La formazione del non-lettore

Tutti i miei compagni di scuola avevano la tv a colori. Io no. La mia casa era piena di statue. Nessuno dei miei compagni di scuola poteva dire altrettanto.
Credo che la mia relazione con la cultura sia stata segnata da questa diversità che io ho sempre vissuto con orgoglio. Mio nonno, Pasquale Platania, era uno scultore (ero il nipote di uno scultore!). La mia casa era piena di libri (quanti? sicuramente più di quanti ne vedevo nelle case dei miei compagni di scuola). A otto anni ero affascinato dall’atmosfera del salotto di casa mia con tutte quelle statue, quei libri e quel vecchio televisore dove mi rassegnavo a vedere Jeeg Robot D’Acciaio in bianco e nero.
Così affascinato che l’idea di prendere uno di quei libri per leggerlo non mi ha mai sfiorato. Per anni.

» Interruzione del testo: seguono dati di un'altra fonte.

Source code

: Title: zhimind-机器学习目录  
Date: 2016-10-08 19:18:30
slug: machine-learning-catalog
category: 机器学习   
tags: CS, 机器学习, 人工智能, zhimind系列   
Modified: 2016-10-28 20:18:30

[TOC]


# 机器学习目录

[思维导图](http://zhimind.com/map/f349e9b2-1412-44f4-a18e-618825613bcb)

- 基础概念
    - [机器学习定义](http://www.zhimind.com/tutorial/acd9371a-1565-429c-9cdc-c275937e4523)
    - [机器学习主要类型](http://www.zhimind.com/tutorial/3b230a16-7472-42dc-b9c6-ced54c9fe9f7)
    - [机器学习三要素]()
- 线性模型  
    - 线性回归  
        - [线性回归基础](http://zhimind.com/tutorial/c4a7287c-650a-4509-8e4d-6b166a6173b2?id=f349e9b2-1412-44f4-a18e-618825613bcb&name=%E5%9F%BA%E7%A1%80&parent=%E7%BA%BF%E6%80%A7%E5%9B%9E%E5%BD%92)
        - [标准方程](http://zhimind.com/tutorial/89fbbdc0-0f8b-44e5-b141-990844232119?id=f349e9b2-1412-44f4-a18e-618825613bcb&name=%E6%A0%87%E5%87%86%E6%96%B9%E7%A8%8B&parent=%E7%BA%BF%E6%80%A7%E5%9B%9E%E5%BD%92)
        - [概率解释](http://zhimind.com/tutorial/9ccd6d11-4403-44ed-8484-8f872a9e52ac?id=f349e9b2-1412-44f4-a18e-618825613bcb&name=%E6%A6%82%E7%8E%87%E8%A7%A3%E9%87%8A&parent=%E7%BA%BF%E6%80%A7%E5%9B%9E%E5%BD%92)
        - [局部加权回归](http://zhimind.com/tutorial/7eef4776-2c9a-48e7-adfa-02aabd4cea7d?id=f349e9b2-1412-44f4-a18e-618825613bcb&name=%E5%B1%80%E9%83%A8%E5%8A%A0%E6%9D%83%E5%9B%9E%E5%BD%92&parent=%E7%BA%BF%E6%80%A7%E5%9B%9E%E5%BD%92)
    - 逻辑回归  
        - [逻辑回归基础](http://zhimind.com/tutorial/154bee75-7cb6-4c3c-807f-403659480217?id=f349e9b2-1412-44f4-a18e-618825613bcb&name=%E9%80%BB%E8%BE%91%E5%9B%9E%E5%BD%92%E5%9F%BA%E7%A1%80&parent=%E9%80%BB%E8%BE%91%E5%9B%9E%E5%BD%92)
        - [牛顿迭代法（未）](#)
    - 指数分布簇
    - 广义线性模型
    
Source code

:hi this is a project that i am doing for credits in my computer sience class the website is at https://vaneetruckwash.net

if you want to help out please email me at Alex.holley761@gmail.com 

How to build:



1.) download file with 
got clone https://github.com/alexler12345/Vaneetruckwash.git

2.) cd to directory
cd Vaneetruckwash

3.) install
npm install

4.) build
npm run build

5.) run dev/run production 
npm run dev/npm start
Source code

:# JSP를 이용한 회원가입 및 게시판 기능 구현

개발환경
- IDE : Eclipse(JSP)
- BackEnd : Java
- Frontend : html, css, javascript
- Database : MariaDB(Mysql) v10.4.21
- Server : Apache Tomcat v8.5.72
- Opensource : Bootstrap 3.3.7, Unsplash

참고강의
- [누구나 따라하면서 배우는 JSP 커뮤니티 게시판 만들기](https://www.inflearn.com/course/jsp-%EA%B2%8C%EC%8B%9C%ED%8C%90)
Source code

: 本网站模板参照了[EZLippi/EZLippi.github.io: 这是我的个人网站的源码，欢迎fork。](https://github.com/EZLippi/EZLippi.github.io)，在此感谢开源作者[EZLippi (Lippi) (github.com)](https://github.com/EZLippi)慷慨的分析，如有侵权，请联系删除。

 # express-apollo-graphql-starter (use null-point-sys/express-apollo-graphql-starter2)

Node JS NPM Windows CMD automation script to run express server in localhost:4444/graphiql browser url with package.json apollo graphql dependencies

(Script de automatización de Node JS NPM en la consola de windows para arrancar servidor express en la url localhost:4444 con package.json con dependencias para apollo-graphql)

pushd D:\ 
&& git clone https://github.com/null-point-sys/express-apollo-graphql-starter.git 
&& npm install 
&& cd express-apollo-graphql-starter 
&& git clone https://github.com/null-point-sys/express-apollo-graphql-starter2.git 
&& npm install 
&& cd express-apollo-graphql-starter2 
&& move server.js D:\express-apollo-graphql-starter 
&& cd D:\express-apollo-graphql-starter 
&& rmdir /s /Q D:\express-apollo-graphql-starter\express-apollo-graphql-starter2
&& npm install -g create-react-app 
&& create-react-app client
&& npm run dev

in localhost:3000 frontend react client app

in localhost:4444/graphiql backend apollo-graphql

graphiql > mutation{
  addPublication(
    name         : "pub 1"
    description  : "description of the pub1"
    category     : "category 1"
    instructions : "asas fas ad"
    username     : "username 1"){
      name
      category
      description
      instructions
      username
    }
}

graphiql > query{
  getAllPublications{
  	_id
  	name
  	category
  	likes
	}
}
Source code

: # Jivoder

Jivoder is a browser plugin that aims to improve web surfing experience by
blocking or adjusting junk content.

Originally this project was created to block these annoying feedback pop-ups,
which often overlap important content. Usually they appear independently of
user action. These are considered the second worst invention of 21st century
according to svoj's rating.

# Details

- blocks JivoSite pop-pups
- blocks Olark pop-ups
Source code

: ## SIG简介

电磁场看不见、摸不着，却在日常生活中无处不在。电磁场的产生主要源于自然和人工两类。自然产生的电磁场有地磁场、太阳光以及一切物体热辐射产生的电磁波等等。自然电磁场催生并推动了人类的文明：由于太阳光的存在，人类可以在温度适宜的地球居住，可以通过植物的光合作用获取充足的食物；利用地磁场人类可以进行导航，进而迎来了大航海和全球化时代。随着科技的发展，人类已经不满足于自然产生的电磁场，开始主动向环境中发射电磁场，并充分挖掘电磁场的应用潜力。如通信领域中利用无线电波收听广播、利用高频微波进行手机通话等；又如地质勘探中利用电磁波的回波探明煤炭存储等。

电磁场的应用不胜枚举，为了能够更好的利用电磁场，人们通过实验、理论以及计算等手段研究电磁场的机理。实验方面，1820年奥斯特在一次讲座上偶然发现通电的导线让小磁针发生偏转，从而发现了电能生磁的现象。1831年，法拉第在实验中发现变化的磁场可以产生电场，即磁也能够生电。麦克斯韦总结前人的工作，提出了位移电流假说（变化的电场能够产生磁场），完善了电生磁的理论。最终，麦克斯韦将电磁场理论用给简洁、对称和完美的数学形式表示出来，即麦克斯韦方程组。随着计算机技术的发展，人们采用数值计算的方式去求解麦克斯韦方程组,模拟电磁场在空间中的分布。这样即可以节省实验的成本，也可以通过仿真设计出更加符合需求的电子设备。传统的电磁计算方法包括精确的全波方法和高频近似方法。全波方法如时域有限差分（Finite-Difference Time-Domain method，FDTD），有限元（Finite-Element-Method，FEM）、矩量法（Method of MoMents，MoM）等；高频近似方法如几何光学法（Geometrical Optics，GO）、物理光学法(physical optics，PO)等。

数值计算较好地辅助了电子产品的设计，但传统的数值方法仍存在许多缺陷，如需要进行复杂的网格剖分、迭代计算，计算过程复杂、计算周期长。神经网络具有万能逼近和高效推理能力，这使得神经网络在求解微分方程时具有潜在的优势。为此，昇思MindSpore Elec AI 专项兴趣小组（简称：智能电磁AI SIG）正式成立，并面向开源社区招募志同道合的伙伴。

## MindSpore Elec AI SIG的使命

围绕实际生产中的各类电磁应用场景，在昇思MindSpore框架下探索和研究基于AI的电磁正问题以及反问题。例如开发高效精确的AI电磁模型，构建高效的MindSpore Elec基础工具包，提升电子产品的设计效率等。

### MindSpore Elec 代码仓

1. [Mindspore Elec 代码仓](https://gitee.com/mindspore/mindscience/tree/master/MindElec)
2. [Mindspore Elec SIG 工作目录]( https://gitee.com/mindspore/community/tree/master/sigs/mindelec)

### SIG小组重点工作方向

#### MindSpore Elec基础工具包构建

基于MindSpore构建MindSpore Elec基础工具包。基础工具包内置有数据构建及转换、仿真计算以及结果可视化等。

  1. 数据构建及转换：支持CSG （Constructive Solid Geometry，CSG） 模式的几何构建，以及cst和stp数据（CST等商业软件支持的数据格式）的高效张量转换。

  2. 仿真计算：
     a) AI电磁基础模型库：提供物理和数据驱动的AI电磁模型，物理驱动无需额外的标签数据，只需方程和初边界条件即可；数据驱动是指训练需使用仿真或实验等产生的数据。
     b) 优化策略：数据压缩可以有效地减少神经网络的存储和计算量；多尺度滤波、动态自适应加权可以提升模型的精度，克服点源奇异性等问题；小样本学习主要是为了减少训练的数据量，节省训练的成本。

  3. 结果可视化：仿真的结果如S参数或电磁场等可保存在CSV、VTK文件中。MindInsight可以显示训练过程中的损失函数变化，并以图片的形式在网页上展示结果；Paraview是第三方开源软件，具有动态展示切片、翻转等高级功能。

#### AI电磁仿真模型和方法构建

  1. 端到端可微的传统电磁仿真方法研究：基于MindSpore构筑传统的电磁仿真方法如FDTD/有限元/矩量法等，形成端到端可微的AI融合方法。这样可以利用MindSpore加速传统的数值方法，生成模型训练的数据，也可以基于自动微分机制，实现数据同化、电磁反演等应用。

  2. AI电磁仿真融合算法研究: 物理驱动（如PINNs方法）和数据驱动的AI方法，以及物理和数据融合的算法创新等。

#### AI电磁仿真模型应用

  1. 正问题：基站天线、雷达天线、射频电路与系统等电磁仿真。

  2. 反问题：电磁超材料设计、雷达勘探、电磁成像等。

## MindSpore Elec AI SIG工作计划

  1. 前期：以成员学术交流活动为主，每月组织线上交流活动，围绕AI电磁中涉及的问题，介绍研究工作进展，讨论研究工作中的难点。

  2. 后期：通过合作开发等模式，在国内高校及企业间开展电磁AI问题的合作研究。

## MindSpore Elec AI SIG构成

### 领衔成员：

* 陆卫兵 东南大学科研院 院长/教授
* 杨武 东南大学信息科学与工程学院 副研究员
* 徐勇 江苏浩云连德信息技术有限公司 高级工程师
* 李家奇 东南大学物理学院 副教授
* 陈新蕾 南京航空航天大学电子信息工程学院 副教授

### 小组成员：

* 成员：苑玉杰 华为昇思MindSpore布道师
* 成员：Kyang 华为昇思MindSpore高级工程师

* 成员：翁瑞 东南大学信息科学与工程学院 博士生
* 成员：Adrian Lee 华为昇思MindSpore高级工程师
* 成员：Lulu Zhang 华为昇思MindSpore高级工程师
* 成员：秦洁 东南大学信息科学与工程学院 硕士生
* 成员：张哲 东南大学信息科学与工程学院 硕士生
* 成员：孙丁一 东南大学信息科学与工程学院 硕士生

Ricordo però quel pomeriggio in cui mio padre, dopo aver preso un volume da uno scaffale, mi disse: vedi questo libro? Pensa che ci sono persone, anche molto intelligenti, che non sono riuscite a finirlo.
Quel libro era l’Ulisse di Joyce. Ecco. Se oggi sono un “lettore forte” è perché quel giorno mio padre (il quale, per paradosso, faceva parte di quel gruppo di lettori che non è riuscito a finire l’Ulisse) mi ha indicato una vetta da scalare, un traguardo da raggiungere. Sono stato folgorato sulla via della letteratura non grazie alla promessa di un piacere, bensì alla prospettiva di una difficoltà.
Dieci anni dopo sono sulla scalinata esterna dell’Aula Magna dell’Università La Sapienza di Roma. Ho quella copia dell’Ulisse tra le mani. E non mi sembra vero. Mi sento come uno scalatore che dopo una serie di ferrate in montagna giunga finalmente al giorno in cui è pronto per affrontare l’Everest.